市場調查報告書
商品編碼
1383244
全球國防航空平台發動機市場(2023-2033)Global Defense Air Platforms Engines Market 2023-2033 |
自 1945 年德國投降以來,重要的戰時發現和進步逐漸浮出水面。 General Electric和另一家美國引擎製造商Pratt & Whitney透過吸收德國的教義來支持惠特爾和其他英國設計師。 ME 262 等早期噴射引擎非常耗油。 因此,第一個挑戰是製造一種能夠在使用很少燃料的情況下產生大量推力的引擎。
Pratt & Whitney於 1948 年透過將兩台引擎合而為一解決了這個問題。 該引擎有兩個獨立旋轉的壓縮機,內部壓縮機提供高壓縮以實現最佳性能。
2000 年代初期,戰鬥機引擎技術的進步陷入停滯。 工程師發現,很難從戰鬥機渦輪風扇設計中獲得即使是微乎其微的推力和航程增益。 在引擎中添加第三氣流並允許對其進行調整的自適應技術為加速新引擎的開發提供了一種方法。
氫推進、開式風扇架構和混合動力電動引擎等先進技術也將是未來飛機引擎技術的關鍵。 替代技術的發展不僅限於民用應用,例如城市空中交通(UAM)和其他商用飛機。 軍用飛機領域對進一步電氣化的需求持續強勁。
電力推進可能對飛機設計產生比之前預期更積極的影響。 直接用電動馬達取代內燃機將帶來簡單、可靠、降低噪音和降低維護成本等好處,但利用機身內電力推進系統的獨特整合能力將提供額外的好處,可以實現巨大的效益。 EM 能夠在不顯著降低效率的情況下縮小規模,而且飛機內配電相對容易,這些都是明顯的優勢。
本報告分析了全球國防航空平台發動機市場,研究了總體市場規模的前景、按地區和國家劃分的詳細趨勢、關鍵技術概述和市場機會。我在這裡。
Following Germany's surrender in 1945, significant wartime discoveries and advancements were revealed. General Electric and another American engine manufacturer, Pratt & Whitney, helped Whittle and other British designers by incorporating German teachings. Early jet engines, such as the ME 262, drank a lot of gasoline. As a result, the first challenge was to build an engine that could generate a lot of thrust while using very little fuel.

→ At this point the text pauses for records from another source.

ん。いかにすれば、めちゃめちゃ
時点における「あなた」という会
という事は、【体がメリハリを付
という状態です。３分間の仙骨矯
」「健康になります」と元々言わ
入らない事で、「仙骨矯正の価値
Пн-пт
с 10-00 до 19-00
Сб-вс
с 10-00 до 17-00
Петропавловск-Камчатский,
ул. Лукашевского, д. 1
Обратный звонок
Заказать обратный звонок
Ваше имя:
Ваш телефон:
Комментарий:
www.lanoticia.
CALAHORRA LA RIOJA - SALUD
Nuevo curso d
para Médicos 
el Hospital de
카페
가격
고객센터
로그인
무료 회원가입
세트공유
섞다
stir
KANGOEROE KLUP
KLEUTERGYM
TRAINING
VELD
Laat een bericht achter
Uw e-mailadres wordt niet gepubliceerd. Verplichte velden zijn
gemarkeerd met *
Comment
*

Pratt & Whitney solved this problem in 1948 by combining two engines into one. The engine had two compressors that rotated independently, with the inner one providing high compression for optimal performance.
In the early 2000s, advancements in fighter engine technology stalled. Engineers discovered that extracting even minor gains in thrust or range from fighter turbofan designs was difficult. Adaptive technology, which adds a third stream of airflow to the engine and allows it to be adjusted, provided a method for speeding up the development of new engines.
Advanced technologies such as hydrogen propulsion, open fan architecture, and hybrid electric engines will also be among the key upcoming aircraft engine technologies. Alternative technology development is not limited to civilian applications such as Urban Air Mobility or other commercial aircraft; military aircraft have always had a strong desire for greater electrification.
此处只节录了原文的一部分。